Le 19 juillet 1938, les trois monstres sacrés Freud, Zweig et Dali se rencontraient à Londres. Se nourrissant de la correspondance entre les deux premiers, des carnets de Zweig et des Mémoires de Dali, Clémence Boulouque redonne chair à ce moment comme si l’on y était, pour un roman crépusculaire.
Freud et Zweig ont tous deux quitté Vienne pour s’exiler à Londres. A quatre-vingt-deux ans, Freud souffre d’un cancer de la bouche et n’a plus qu’un an à vivre. Zweig est plus jeune d’un quart de siècle, mais porte déjà en lui la mort qu’il se donnera quatre ans plus tard. C’est lui qui, pour faire plaisir à un Dali de trente-trois ans déjà célèbre et fantasque, impatient de faire la connaissance du père de cette psychanalyse qui a tant à voir avec son œuvre, s’est démené pour que tous se retrouvent ce jour-là chez Freud, accompagné pour Dali de son épouse Gala et de son agent Edward James, assisté pour le vieil homme de sa fille Anna.
Engagée autour d’un thé, la conversation ne prend pas la tournure escomptée par les convives. Tourmenté par la douleur tout en s’attachant à donner le change, éternellement endeuillé par la mort de sa fille Sophie et préoccupé par son petit chien encore retenu en quarantaine, Freud n’accorde pas au remuant Dali, tout entier à ses crayonnages et à son personnage exubérant, l’attention impressionnée que celui-ci attendait. Déçu, le jeune homme s’irrite de l’embarras de Zweig, lui-même visé dans ses obsessions altruistes par le regard critique d’un Freud mal remis de figurer après Franz-Anton Mesmer et ses théories sur l’hypnose, et Mary Baker Eddy fondatrice de l’église scientiste, dans son recueil d’essais La guérison par l’esprit.
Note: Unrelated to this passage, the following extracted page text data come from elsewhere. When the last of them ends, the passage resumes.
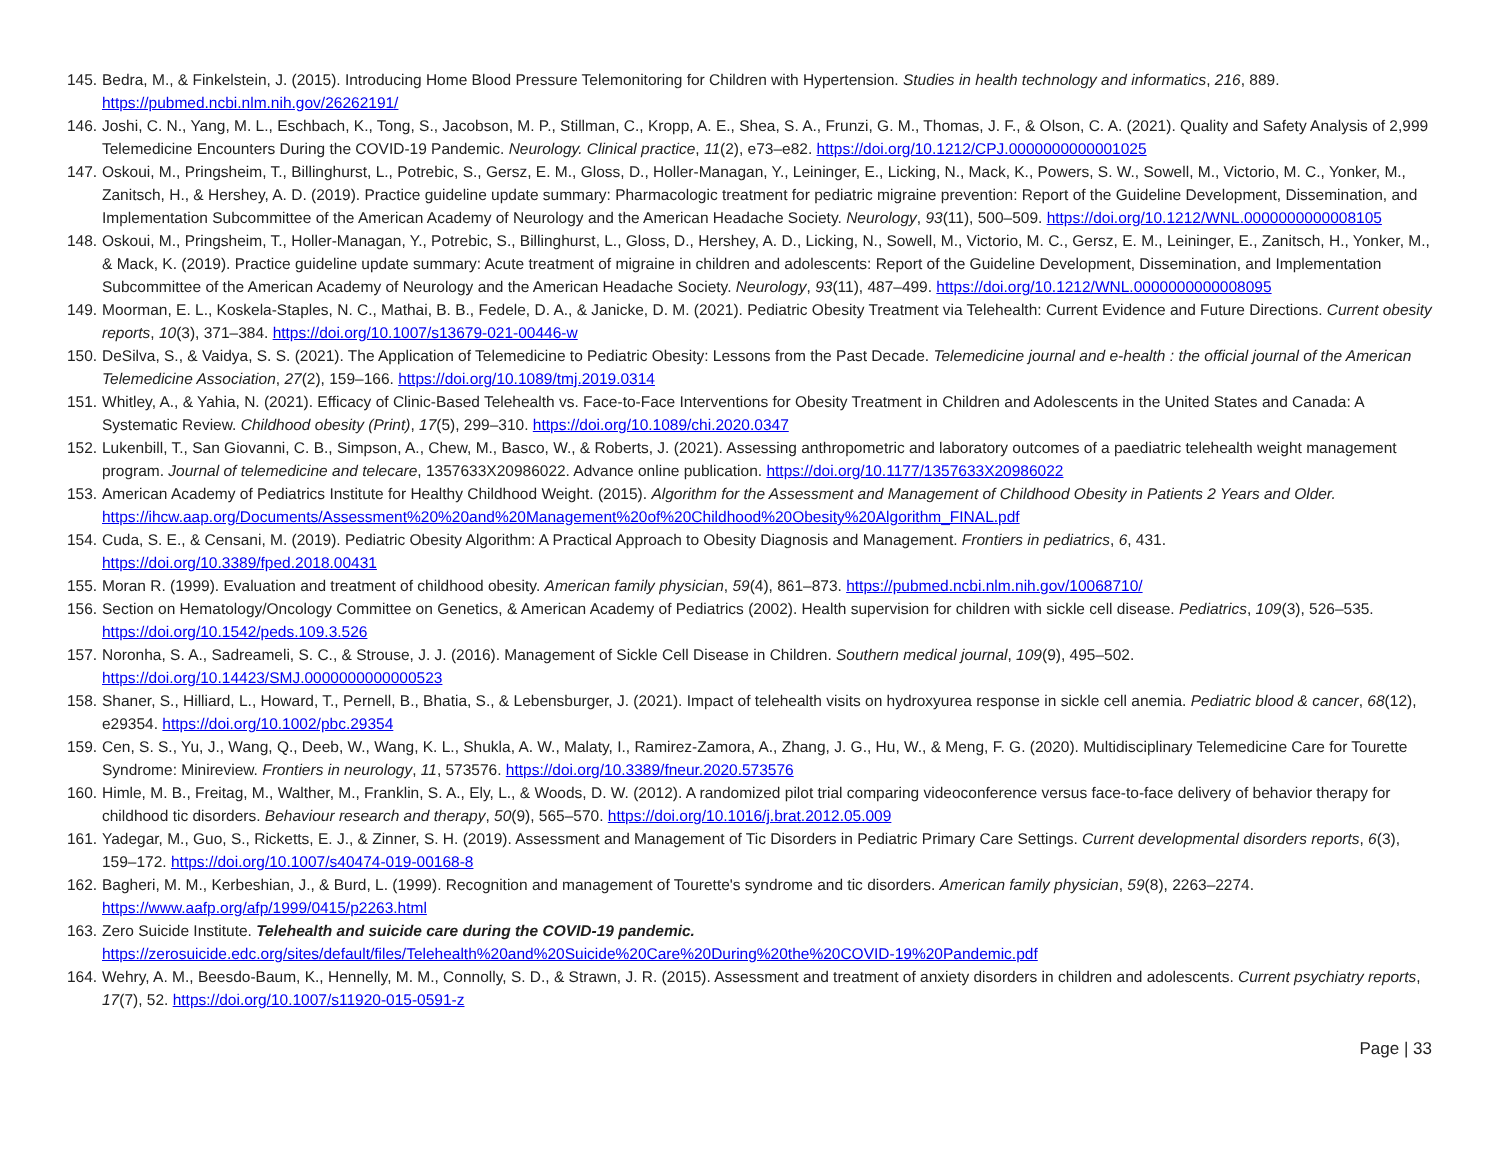145. Bedra, M., & Finkelstein, J. (2015). Introducing Home Blood Pressure Telemonitoring for Children with Hypertension. Studies in health technology and informatics, 216, 889. https://pubmed.ncbi.nlm.nih.gov/26262191/
146. Joshi, C. N., Yang, M. L., Eschbach, K., Tong, S., Jacobson, M. P., Stillman, C., Kropp, A. E., Shea, S. A., Frunzi, G. M., Thomas, J. F., & Olson, C. A. (2021). Quality and Safety Analysis of 2,999 Telemedicine Encounters During the COVID-19 Pandemic. Neurology. Clinical practice, 11(2), e73–e82. https://doi.org/10.1212/CPJ.0000000000001025
147. Oskoui, M., Pringsheim, T., Billinghurst, L., Potrebic, S., Gersz, E. M., Gloss, D., Holler-Managan, Y., Leininger, E., Licking, N., Mack, K., Powers, S. W., Sowell, M., Victorio, M. C., Yonker, M., Zanitsch, H., & Hershey, A. D. (2019). Practice guideline update summary: Pharmacologic treatment for pediatric migraine prevention: Report of the Guideline Development, Dissemination, and Implementation Subcommittee of the American Academy of Neurology and the American Headache Society. Neurology, 93(11), 500–509. https://doi.org/10.1212/WNL.0000000000008105
148. Oskoui, M., Pringsheim, T., Holler-Managan, Y., Potrebic, S., Billinghurst, L., Gloss, D., Hershey, A. D., Licking, N., Sowell, M., Victorio, M. C., Gersz, E. M., Leininger, E., Zanitsch, H., Yonker, M., & Mack, K. (2019). Practice guideline update summary: Acute treatment of migraine in children and adolescents: Report of the Guideline Development, Dissemination, and Implementation Subcommittee of the American Academy of Neurology and the American Headache Society. Neurology, 93(11), 487–499. https://doi.org/10.1212/WNL.0000000000008095
149. Moorman, E. L., Koskela-Staples, N. C., Mathai, B. B., Fedele, D. A., & Janicke, D. M. (2021). Pediatric Obesity Treatment via Telehealth: Current Evidence and Future Directions. Current obesity reports, 10(3), 371–384. https://doi.org/10.1007/s13679-021-00446-w
150. DeSilva, S., & Vaidya, S. S. (2021). The Application of Telemedicine to Pediatric Obesity: Lessons from the Past Decade. Telemedicine journal and e-health : the official journal of the American Telemedicine Association, 27(2), 159–166. https://doi.org/10.1089/tmj.2019.0314
151. Whitley, A., & Yahia, N. (2021). Efficacy of Clinic-Based Telehealth vs. Face-to-Face Interventions for Obesity Treatment in Children and Adolescents in the United States and Canada: A Systematic Review. Childhood obesity (Print), 17(5), 299–310. https://doi.org/10.1089/chi.2020.0347
152. Lukenbill, T., San Giovanni, C. B., Simpson, A., Chew, M., Basco, W., & Roberts, J. (2021). Assessing anthropometric and laboratory outcomes of a paediatric telehealth weight management program. Journal of telemedicine and telecare, 1357633X20986022. Advance online publication. https://doi.org/10.1177/1357633X20986022
153. American Academy of Pediatrics Institute for Healthy Childhood Weight. (2015). Algorithm for the Assessment and Management of Childhood Obesity in Patients 2 Years and Older. https://ihcw.aap.org/Documents/Assessment%20%20and%20Management%20of%20Childhood%20Obesity%20Algorithm_FINAL.pdf
154. Cuda, S. E., & Censani, M. (2019). Pediatric Obesity Algorithm: A Practical Approach to Obesity Diagnosis and Management. Frontiers in pediatrics, 6, 431. https://doi.org/10.3389/fped.2018.00431
155. Moran R. (1999). Evaluation and treatment of childhood obesity. American family physician, 59(4), 861–873. https://pubmed.ncbi.nlm.nih.gov/10068710/
156. Section on Hematology/Oncology Committee on Genetics, & American Academy of Pediatrics (2002). Health supervision for children with sickle cell disease. Pediatrics, 109(3), 526–535. https://doi.org/10.1542/peds.109.3.526
157. Noronha, S. A., Sadreameli, S. C., & Strouse, J. J. (2016). Management of Sickle Cell Disease in Children. Southern medical journal, 109(9), 495–502. https://doi.org/10.14423/SMJ.0000000000000523
158. Shaner, S., Hilliard, L., Howard, T., Pernell, B., Bhatia, S., & Lebensburger, J. (2021). Impact of telehealth visits on hydroxyurea response in sickle cell anemia. Pediatric blood & cancer, 68(12), e29354. https://doi.org/10.1002/pbc.29354
159. Cen, S. S., Yu, J., Wang, Q., Deeb, W., Wang, K. L., Shukla, A. W., Malaty, I., Ramirez-Zamora, A., Zhang, J. G., Hu, W., & Meng, F. G. (2020). Multidisciplinary Telemedicine Care for Tourette Syndrome: Minireview. Frontiers in neurology, 11, 573576. https://doi.org/10.3389/fneur.2020.573576
160. Himle, M. B., Freitag, M., Walther, M., Franklin, S. A., Ely, L., & Woods, D. W. (2012). A randomized pilot trial comparing videoconference versus face-to-face delivery of behavior therapy for childhood tic disorders. Behaviour research and therapy, 50(9), 565–570. https://doi.org/10.1016/j.brat.2012.05.009
161. Yadegar, M., Guo, S., Ricketts, E. J., & Zinner, S. H. (2019). Assessment and Management of Tic Disorders in Pediatric Primary Care Settings. Current developmental disorders reports, 6(3), 159–172. https://doi.org/10.1007/s40474-019-00168-8
162. Bagheri, M. M., Kerbeshian, J., & Burd, L. (1999). Recognition and management of Tourette's syndrome and tic disorders. American family physician, 59(8), 2263–2274. https://www.aafp.org/afp/1999/0415/p2263.html
163. Zero Suicide Institute. Telehealth and suicide care during the COVID-19 pandemic. https://zerosuicide.edc.org/sites/default/files/Telehealth%20and%20Suicide%20Care%20During%20the%20COVID-19%20Pandemic.pdf
164. Wehry, A. M., Beesdo-Baum, K., Hennelly, M. M., Connolly, S. D., & Strawn, J. R. (2015). Assessment and treatment of anxiety disorders in children and adolescents. Current psychiatry reports, 17(7), 52. https://doi.org/10.1007/s11920-015-0591-z
Page | 33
Toujours est-il que tous ont ceci en commun qu’ils ont conscience du crépuscule du monde d’alors, en passe de basculer dans un demain inquiétant. Si les deux plus âgés, étreints par la mélancolie et par l’angoisse, répugnent à en aborder les rivages, Dali se targue avec entrain de s’en faire le prophète, bien décidé à « participer à la crétinisation du monde » puisque, à n'en pas douter, l’avenir sera crétin.
Erudite et documentée, superbement écrite, la narration excelle à faire revivre, dans leurs oppositions d’esprit comme dans les gestes de leur présence physique, ces trois hommes et leur entourage proche, témoins d’une époque décadente. Plus encore que ces personnages d’exception, d’un rendu au final relativement convenu, c’est ce talent à leur redonner chair et vie dans l’atmosphère tendue d’une pré-apocalypse qui, sans rendre le livre tout à fait passionnant, le rend néanmoins remarquable.